One possible answer is simply that as long as the victims of torture are not white or Western, they are not seen as fully human victims of torture - and therefore none of the rules we apply to full human beings count. Since any information from sub-humans is sketchy anyway, why not torture it out of them? It's as legit as anything we're likely to get out of them by conventional techniques. "Treat them like dogs" was General Miller's express instructions at Abu Ghraib. And he saw the prisoners as dogs. In fact, if animal shelter workers in the West treated its dogs as some US forces have treated some detainees, they'd be fired for cruelty.

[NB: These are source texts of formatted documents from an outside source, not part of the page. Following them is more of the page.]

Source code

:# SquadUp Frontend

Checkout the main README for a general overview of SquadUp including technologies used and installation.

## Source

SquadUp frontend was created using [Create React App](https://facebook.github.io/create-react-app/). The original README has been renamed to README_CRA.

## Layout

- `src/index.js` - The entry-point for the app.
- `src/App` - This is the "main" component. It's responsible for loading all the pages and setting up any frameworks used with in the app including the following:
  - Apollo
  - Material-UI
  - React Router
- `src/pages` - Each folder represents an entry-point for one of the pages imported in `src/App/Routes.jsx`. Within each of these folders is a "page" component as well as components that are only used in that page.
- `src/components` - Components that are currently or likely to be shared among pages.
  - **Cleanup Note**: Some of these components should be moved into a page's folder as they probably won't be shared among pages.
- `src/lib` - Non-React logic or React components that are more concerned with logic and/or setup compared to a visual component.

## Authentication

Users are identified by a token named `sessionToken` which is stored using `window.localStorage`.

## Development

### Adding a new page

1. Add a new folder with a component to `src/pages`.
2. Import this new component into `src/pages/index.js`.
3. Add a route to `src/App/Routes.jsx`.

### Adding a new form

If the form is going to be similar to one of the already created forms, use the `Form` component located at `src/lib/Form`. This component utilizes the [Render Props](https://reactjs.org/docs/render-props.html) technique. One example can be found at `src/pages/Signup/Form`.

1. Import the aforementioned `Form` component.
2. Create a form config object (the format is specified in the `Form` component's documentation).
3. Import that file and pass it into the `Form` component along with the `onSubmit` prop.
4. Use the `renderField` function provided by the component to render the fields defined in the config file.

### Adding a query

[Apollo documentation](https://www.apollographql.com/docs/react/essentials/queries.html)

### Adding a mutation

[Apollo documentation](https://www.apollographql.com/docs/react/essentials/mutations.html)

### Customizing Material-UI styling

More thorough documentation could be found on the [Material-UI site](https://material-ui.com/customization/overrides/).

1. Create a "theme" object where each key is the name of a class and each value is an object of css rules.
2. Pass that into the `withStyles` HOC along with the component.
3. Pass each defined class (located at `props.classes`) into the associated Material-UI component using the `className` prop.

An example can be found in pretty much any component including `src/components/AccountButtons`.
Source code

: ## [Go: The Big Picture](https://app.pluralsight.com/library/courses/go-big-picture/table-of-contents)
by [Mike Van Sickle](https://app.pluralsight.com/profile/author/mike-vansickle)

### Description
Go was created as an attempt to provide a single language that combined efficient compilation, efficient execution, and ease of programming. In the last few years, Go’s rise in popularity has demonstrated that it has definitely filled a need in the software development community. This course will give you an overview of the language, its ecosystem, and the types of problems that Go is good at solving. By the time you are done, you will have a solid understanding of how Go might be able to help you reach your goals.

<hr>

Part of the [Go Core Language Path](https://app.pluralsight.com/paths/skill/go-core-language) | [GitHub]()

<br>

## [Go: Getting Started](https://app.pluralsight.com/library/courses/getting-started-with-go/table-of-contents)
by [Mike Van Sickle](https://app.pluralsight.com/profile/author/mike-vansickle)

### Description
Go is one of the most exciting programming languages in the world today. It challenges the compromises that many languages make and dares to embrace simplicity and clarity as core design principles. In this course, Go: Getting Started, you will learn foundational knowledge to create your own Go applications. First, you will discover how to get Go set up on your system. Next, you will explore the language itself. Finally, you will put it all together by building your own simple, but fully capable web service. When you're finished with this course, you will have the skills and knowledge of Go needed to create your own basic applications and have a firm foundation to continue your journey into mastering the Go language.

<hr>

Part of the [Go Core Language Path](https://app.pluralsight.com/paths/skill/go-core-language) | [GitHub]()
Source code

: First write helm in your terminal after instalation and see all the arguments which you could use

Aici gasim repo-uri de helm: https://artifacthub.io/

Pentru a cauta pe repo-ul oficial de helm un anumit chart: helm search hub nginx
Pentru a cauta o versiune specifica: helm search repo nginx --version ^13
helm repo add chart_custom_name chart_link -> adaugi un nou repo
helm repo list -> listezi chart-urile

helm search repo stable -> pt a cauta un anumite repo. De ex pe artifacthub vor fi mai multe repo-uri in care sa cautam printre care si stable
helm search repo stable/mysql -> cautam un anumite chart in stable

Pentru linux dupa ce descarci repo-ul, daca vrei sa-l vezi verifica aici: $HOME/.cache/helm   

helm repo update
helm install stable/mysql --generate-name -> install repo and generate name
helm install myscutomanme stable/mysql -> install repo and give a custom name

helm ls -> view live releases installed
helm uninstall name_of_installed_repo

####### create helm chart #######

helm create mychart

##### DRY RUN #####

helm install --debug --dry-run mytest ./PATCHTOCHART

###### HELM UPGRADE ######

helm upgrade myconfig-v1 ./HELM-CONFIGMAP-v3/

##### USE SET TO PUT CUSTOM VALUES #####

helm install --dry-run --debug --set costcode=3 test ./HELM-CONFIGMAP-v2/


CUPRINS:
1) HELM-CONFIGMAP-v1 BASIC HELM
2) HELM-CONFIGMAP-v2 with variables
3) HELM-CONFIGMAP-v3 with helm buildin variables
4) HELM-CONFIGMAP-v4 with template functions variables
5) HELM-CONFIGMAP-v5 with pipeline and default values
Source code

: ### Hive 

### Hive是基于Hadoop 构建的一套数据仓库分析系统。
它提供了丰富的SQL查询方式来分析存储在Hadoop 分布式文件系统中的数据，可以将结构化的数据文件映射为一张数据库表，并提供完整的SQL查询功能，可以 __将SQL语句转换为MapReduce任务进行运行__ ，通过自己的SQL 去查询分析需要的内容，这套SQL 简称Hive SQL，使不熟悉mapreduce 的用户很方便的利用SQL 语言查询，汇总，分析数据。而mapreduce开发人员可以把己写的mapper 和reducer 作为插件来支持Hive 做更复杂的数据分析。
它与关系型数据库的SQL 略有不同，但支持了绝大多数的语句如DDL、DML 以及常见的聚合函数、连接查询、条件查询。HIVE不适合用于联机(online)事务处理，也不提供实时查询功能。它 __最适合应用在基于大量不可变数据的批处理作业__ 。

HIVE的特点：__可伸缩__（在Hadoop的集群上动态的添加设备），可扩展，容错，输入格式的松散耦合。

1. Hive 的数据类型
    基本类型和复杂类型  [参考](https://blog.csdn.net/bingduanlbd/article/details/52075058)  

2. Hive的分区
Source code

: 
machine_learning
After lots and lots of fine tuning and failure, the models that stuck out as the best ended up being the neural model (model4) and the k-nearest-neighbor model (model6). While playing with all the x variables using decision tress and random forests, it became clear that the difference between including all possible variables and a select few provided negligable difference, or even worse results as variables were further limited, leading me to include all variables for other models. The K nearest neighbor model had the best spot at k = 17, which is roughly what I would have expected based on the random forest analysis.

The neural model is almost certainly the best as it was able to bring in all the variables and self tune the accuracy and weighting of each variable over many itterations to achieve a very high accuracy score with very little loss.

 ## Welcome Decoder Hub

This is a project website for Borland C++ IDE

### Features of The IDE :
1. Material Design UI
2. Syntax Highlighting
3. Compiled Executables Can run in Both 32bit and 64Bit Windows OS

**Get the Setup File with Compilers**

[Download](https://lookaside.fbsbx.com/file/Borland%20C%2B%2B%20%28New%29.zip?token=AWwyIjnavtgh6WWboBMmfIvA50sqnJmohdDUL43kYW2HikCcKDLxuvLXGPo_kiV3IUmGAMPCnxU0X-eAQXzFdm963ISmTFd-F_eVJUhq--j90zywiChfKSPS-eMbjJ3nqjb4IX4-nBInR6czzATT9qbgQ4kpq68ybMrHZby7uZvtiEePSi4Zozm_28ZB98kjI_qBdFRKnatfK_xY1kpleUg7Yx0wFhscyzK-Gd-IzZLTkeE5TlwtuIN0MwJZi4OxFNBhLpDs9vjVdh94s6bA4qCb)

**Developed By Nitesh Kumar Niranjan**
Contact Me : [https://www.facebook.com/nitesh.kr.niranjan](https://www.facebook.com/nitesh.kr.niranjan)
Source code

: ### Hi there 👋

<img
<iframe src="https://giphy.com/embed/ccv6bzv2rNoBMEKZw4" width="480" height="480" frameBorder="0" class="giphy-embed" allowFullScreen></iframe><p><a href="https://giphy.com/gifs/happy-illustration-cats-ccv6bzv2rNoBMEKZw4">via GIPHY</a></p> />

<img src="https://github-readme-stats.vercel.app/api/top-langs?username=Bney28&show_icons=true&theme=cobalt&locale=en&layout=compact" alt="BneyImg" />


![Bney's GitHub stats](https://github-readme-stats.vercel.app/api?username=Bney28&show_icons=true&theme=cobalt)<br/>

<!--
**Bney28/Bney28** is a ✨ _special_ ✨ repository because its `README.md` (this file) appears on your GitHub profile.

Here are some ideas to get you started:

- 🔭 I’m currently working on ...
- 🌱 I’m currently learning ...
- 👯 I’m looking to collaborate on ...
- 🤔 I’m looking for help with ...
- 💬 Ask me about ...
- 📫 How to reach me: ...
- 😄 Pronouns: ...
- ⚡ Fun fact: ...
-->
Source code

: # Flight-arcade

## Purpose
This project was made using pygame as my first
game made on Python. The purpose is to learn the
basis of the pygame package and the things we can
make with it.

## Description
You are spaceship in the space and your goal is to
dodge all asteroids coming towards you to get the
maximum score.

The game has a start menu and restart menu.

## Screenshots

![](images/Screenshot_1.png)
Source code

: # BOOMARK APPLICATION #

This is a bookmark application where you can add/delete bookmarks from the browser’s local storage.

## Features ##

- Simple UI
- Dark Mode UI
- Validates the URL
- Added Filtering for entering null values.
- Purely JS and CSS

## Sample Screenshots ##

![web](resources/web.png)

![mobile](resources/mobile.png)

The scenario changes instantly when the victim of coercion is white or an allied soldier. It's striking, isn't it, that the only cases of torture in Gitmo and elsewhere that have had any traction in the wider culture have been people who do not fit the ethnic profile of Arabs. Jose Padilla is Latino; David Hicks is Australian. When they're tortured, we worry about the reliability of the evidence. But when we torture "information" out of men called al-Qhatani or Khaled Sheikh Mohammed, the information we get is allegedly saving "thousands of lives." How do we know this? Because the torturers, i.e. the Bush administration, tell us so. And so the circle of cognitive dissonance tightens until it becomes airtight.

(Photo: Royal Navy personnel (from L) Mne Joe Tindell, OM Arthur Batchelor, Cpt Christopher Air, Lt Felix Carman, Mne Adam Sperry and OM Simon Massey speak during a press conference about their experiences while being held captive in Iran at the RMB Chivenor in Devon, 06 April 2007. The 15 British sailors freed by Iran told Friday how they were subjected to intense "psychological pressure" and threatened with prison during their two weeks in captivity. By Ben Stansall/AFP/Getty.)